La casa estaba teñida de luto: rezos apagados, mates amargos y la resignación de quienes aceptaban una tragedia sellada por la Justicia. En el centro del salón, el ataúd contenía lo que todos creían era el cuerpo de un joven muerto bajo las ruedas de un camión cañero. Su madre lo había reconocido y el fiscal Carlos Sale había caratulado el hecho como homicidio culposo, aunque las primeras pericias también barajaban la hipótesis de un suicidio.

Sin embargo, pasada la medianoche, la escena dio un vuelco inverosímil. Una sombra se recortó en la puerta y una voz quebrada interrumpió los murmullos: “Estoy vivo”. Era el joven al que despedían, con la mirada perdida y el paso vacilante.

El salón estalló en gritos y llantos. Algunos retrocedieron como si vieran un fantasma, otros rompieron en un llanto aún más desgarrador. “Quedamos helados”, resumió una vecina.
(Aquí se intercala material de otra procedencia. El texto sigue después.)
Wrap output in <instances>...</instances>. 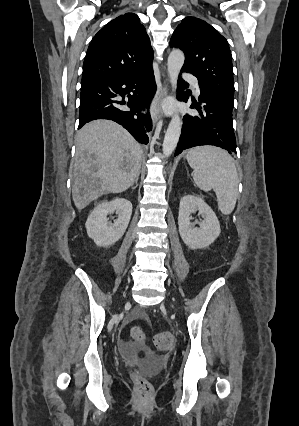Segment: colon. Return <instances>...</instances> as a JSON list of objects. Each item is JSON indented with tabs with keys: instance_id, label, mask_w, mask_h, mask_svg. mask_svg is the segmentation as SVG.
<instances>
[{
	"instance_id": "1",
	"label": "colon",
	"mask_w": 299,
	"mask_h": 426,
	"mask_svg": "<svg viewBox=\"0 0 299 426\" xmlns=\"http://www.w3.org/2000/svg\"><path fill=\"white\" fill-rule=\"evenodd\" d=\"M131 334L136 341H143L145 338L142 330L138 327L132 328ZM154 343L160 349H169L174 344V337L169 332H162L154 337ZM132 380L137 398L141 401L148 400L153 393V387L149 380L139 372L132 373Z\"/></svg>"
}]
</instances>
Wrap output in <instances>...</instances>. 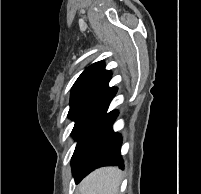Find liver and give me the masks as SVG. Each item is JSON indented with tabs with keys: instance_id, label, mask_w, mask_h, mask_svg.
<instances>
[{
	"instance_id": "6515ba94",
	"label": "liver",
	"mask_w": 201,
	"mask_h": 194,
	"mask_svg": "<svg viewBox=\"0 0 201 194\" xmlns=\"http://www.w3.org/2000/svg\"><path fill=\"white\" fill-rule=\"evenodd\" d=\"M122 172L104 167L89 174L79 185L80 194H118Z\"/></svg>"
}]
</instances>
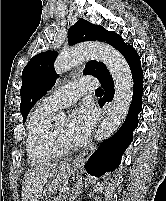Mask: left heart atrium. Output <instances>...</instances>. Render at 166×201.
Here are the masks:
<instances>
[{
  "label": "left heart atrium",
  "instance_id": "1",
  "mask_svg": "<svg viewBox=\"0 0 166 201\" xmlns=\"http://www.w3.org/2000/svg\"><path fill=\"white\" fill-rule=\"evenodd\" d=\"M94 122V112L88 105H83L72 112L68 123V134L75 146L82 145L86 141Z\"/></svg>",
  "mask_w": 166,
  "mask_h": 201
}]
</instances>
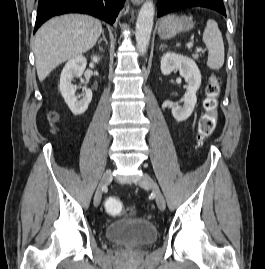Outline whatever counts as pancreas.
<instances>
[{
  "instance_id": "1",
  "label": "pancreas",
  "mask_w": 265,
  "mask_h": 269,
  "mask_svg": "<svg viewBox=\"0 0 265 269\" xmlns=\"http://www.w3.org/2000/svg\"><path fill=\"white\" fill-rule=\"evenodd\" d=\"M192 57H193L195 60H198L199 55H198V54H192Z\"/></svg>"
}]
</instances>
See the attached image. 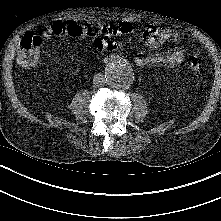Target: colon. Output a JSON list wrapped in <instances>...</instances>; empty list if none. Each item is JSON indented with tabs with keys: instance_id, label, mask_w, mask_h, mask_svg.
Listing matches in <instances>:
<instances>
[{
	"instance_id": "1",
	"label": "colon",
	"mask_w": 221,
	"mask_h": 221,
	"mask_svg": "<svg viewBox=\"0 0 221 221\" xmlns=\"http://www.w3.org/2000/svg\"><path fill=\"white\" fill-rule=\"evenodd\" d=\"M41 44L42 41L39 36L26 34L19 45L17 63L24 68L36 66L40 58ZM188 69L192 75L199 80L201 65L196 57H192L189 60Z\"/></svg>"
}]
</instances>
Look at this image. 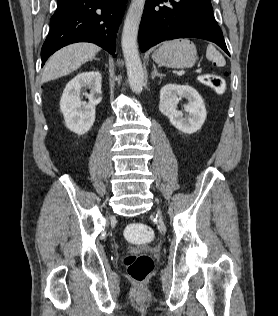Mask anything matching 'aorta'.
Returning <instances> with one entry per match:
<instances>
[{
    "instance_id": "1",
    "label": "aorta",
    "mask_w": 278,
    "mask_h": 316,
    "mask_svg": "<svg viewBox=\"0 0 278 316\" xmlns=\"http://www.w3.org/2000/svg\"><path fill=\"white\" fill-rule=\"evenodd\" d=\"M145 0H132L128 9L122 32V50L127 68L130 88L141 93L144 85L142 62L138 52L137 36Z\"/></svg>"
}]
</instances>
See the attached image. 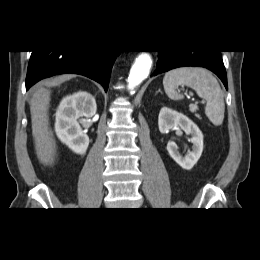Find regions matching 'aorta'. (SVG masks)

El muchacho explicó que no había muerto: había estado ausente varios días, sumido en drogas y desorientación. Ignoraba que un cuerpo extraño, sin identidad confirmada, había sido entregado a su familia y velado como si fuera el suyo.
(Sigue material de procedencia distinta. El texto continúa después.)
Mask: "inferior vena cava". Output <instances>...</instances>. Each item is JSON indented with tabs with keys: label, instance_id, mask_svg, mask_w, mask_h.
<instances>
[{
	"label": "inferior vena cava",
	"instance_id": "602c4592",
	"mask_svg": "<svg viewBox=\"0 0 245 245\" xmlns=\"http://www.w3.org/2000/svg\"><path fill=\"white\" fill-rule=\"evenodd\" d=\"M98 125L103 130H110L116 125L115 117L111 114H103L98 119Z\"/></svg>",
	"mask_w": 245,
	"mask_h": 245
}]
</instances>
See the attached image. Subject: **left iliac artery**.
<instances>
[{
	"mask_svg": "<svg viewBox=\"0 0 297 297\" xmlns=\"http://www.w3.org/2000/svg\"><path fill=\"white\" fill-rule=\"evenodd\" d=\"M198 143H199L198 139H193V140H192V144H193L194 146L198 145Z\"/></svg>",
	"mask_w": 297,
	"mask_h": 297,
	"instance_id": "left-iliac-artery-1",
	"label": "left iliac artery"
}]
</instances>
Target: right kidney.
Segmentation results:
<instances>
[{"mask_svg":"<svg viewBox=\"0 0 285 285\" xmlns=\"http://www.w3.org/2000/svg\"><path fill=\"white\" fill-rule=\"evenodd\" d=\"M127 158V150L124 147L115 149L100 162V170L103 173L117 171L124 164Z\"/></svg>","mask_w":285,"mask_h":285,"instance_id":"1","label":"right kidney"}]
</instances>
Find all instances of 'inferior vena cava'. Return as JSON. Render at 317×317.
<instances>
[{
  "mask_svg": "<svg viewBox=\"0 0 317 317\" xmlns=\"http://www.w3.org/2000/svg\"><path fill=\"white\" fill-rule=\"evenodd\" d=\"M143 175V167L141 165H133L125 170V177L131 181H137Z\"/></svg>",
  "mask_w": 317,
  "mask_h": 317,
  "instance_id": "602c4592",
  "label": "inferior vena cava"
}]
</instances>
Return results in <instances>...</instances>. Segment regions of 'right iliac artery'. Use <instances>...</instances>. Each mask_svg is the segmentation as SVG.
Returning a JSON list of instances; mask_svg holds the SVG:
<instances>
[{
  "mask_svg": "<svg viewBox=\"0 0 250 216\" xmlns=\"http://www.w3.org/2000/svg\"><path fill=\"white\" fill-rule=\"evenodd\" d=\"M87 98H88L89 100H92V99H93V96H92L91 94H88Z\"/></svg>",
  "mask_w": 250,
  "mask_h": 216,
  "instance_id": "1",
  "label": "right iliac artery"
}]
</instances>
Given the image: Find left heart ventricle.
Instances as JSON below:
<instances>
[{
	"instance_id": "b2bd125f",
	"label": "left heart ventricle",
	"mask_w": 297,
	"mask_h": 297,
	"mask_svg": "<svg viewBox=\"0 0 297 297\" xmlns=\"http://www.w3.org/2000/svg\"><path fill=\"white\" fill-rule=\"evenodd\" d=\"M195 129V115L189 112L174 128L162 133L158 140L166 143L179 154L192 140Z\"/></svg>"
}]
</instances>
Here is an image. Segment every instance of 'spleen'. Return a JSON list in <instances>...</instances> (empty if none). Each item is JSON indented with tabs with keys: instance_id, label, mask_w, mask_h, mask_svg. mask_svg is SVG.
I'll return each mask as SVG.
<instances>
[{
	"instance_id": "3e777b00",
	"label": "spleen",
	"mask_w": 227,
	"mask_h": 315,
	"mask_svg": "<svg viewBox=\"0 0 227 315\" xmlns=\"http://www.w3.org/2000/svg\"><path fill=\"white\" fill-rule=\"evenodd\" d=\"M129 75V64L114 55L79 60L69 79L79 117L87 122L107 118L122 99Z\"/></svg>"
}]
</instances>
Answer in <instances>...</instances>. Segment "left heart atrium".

La policía acudió de inmediato. El ataúd fue retirado y el cadáver anónimo regresó a la morgue judicial, donde continúa sin nombre ni reclamantes. El fiscal habló de protocolos fallidos y errores humanos inevitables, mientras que los vecinos señalaron la crudeza de una realidad que atraviesa a muchas familias: hijos que desaparecen, madres que no duermen y la incertidumbre permanente de no saber si siguen con vida.

“Es la realidad que viven las madres de los jóvenes que son adictos. Se van de la casa y no regresan más. Uno nunca sabe lo que les puede pasar”, advirtió María Laura García, referente comunitaria.